Au regard de notre analyse de l’appareil de formation, les solutions préconisées pour faire baisser le taux de chômage des actifs du territoire paraissent peu appropriées :

  1. Former à l’avance les élèves d’une classe d’âge (par ex ceux qui sont nés en 2000) aux futurs emplois escomptés dans 10 ans ? Le solde migratoire étant négatif, on enregistre une importante rotation de la population qui rend inopérant un tel objectif.
  2. Tout miser sur le développement de Roissy : s’agissant d’un pôle métropolitain, le pôle offre un éventail très restreint de métiers (une centaine). La poursuite de son développement est entachée d’incertitudes. Dans ces conditions, il n’est pas recommandé de spécialiser fortement l’appareil de formation, restreignant d’autant les possibilités d’embauche de la main d’œuvre locale.
  3.  Rajouter un pôle métropolitain comme EuropaCity de mêmes caractéristiques que Roissy de plus positionné sur des créneaux d’activités déjà pléthoriques sur le territoire, apparaît particulièrement inapproprié. L’implantation d’EuropaCity (avec son spectre très étroit de 80 métiers offerts) constituerait une offre redondante par rapport aux besoins du territoire. Et mettre en place un système privé opérationnel de type « EuropaCity Compétences » au service d’un seul pôle aggraverait encore le décalage avec les besoins de la main-d’œuvre locale.

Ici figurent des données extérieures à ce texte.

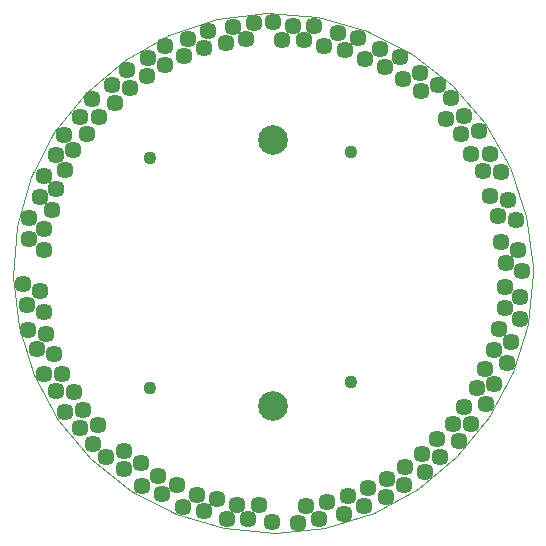
<source format=gbs>
G04 (created by PCBNEW-RS274X (2012-apr-16-27)-stable) date Mon 14 Apr 2014 09:24:50 PM EDT*
G01*
G70*
G90*
%MOIN*%
G04 Gerber Fmt 3.4, Leading zero omitted, Abs format*
%FSLAX34Y34*%
G04 APERTURE LIST*
%ADD10C,0.006000*%
%ADD11C,0.000400*%
%ADD12C,0.098700*%
%ADD13C,0.057000*%
%ADD14C,0.043600*%
G04 APERTURE END LIST*
G54D10*
G54D11*
X48032Y-39370D02*
X47867Y-41052D01*
X47378Y-42670D01*
X46584Y-44163D01*
X45516Y-45473D01*
X44213Y-46551D01*
X42726Y-47355D01*
X41111Y-47855D01*
X39430Y-48031D01*
X37747Y-47878D01*
X36126Y-47401D01*
X34628Y-46618D01*
X33310Y-45558D01*
X32223Y-44263D01*
X31409Y-42782D01*
X30898Y-41170D01*
X30709Y-39490D01*
X30851Y-37807D01*
X31317Y-36182D01*
X32090Y-34678D01*
X33140Y-33353D01*
X34427Y-32258D01*
X35903Y-31433D01*
X37510Y-30911D01*
X39189Y-30710D01*
X40874Y-30840D01*
X42502Y-31295D01*
X44011Y-32057D01*
X45343Y-33098D01*
X46448Y-34377D01*
X47283Y-35847D01*
X47816Y-37451D01*
X48028Y-39129D01*
X48032Y-39370D01*
G54D12*
X39370Y-43799D03*
G54D13*
X33386Y-45059D03*
X39350Y-47677D03*
G54D14*
X35276Y-43209D03*
X35276Y-35531D03*
X41969Y-43012D03*
X41969Y-35334D03*
G54D13*
X33346Y-33583D03*
X32952Y-34172D03*
X33558Y-34151D03*
X33164Y-34740D03*
X37835Y-47579D03*
X38544Y-47579D03*
X38189Y-47087D03*
X38898Y-47087D03*
X37520Y-46890D03*
X36825Y-46751D03*
X37076Y-47303D03*
X36381Y-47164D03*
X36181Y-46417D03*
X35526Y-46146D03*
X35666Y-46736D03*
X35011Y-46465D03*
X34980Y-45689D03*
X34391Y-45295D03*
X34412Y-45901D03*
X33823Y-45507D03*
X32441Y-44016D03*
X32942Y-44517D03*
X33039Y-43918D03*
X33541Y-44420D03*
X31732Y-42717D03*
X32125Y-43307D03*
X32338Y-42739D03*
X32731Y-43328D03*
X31220Y-41260D03*
X31491Y-41915D03*
X31810Y-41399D03*
X32081Y-42054D03*
X31043Y-39724D03*
X31181Y-40419D03*
X31594Y-39976D03*
X31732Y-40671D03*
X31240Y-37539D03*
X31240Y-38248D03*
X31732Y-37893D03*
X31732Y-38602D03*
X31732Y-36122D03*
X31593Y-36817D03*
X32145Y-36566D03*
X32006Y-37261D03*
X32402Y-34764D03*
X32131Y-35419D03*
X32721Y-35279D03*
X32450Y-35934D03*
X34094Y-33701D03*
X34595Y-33200D03*
X33996Y-33103D03*
X34498Y-32601D03*
X35177Y-32815D03*
X35767Y-32422D03*
X35199Y-32209D03*
X35788Y-31816D03*
X36417Y-32146D03*
X37072Y-31875D03*
X36556Y-31556D03*
X37211Y-31285D03*
X38740Y-31024D03*
X38045Y-31162D03*
X38488Y-31575D03*
X37793Y-31713D03*
X41083Y-31791D03*
X41778Y-31930D03*
X41527Y-31378D03*
X42222Y-31517D03*
X40217Y-47697D03*
X40912Y-47559D03*
X40469Y-47146D03*
X41164Y-47008D03*
X42539Y-46535D03*
X41884Y-46806D03*
X42400Y-47125D03*
X41745Y-47396D03*
X43760Y-45827D03*
X43170Y-46220D03*
X43738Y-46433D03*
X43149Y-46826D03*
X44843Y-44902D03*
X44342Y-45403D03*
X44941Y-45500D03*
X44439Y-46002D03*
X45571Y-44980D03*
X45965Y-44391D03*
X45359Y-44412D03*
X45753Y-43823D03*
X46476Y-43720D03*
X46747Y-43065D03*
X46157Y-43205D03*
X46428Y-42550D03*
X47165Y-42362D03*
X47304Y-41667D03*
X46752Y-41918D03*
X46891Y-41223D03*
X47598Y-40886D03*
X47598Y-40177D03*
X47106Y-40532D03*
X47106Y-39823D03*
X47677Y-39291D03*
X47539Y-38596D03*
X47126Y-39039D03*
X46988Y-38344D03*
X47480Y-37598D03*
X47209Y-36943D03*
X46890Y-37459D03*
X46619Y-36804D03*
X46988Y-36004D03*
X46595Y-35414D03*
X46382Y-35982D03*
X45989Y-35393D03*
X46240Y-34646D03*
X45739Y-34145D03*
X45642Y-34744D03*
X45140Y-34242D03*
X43720Y-32913D03*
X44309Y-33307D03*
X44288Y-32701D03*
X44877Y-33095D03*
X40748Y-31122D03*
X40039Y-31122D03*
X40394Y-31614D03*
X39685Y-31614D03*
X39370Y-31004D03*
X45295Y-33543D03*
X42441Y-32224D03*
X43096Y-32495D03*
X42956Y-31905D03*
X43611Y-32176D03*
G54D12*
X39370Y-34941D03*
M02*

</source>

Les solutions pertinentes doivent porter au contraire sur :

  • un appareil de formation mettant l’accent sur les premiers niveaux de formation initiale, sur l’ouverture à des champs de compétences larges, développant le champ des possibles et l’adaptabilité ;
  • la diversification des pôles d’emplois :
    • le développement des emplois locaux des villes  : des services de proximité ;
    • l’accès à des bassin d’emplois diversifiés et offrant des emplois peu qualifiés : les pôles de Saint-Denis et de Paris rive droite (Paris-Nord, Quartier Central des Affaires).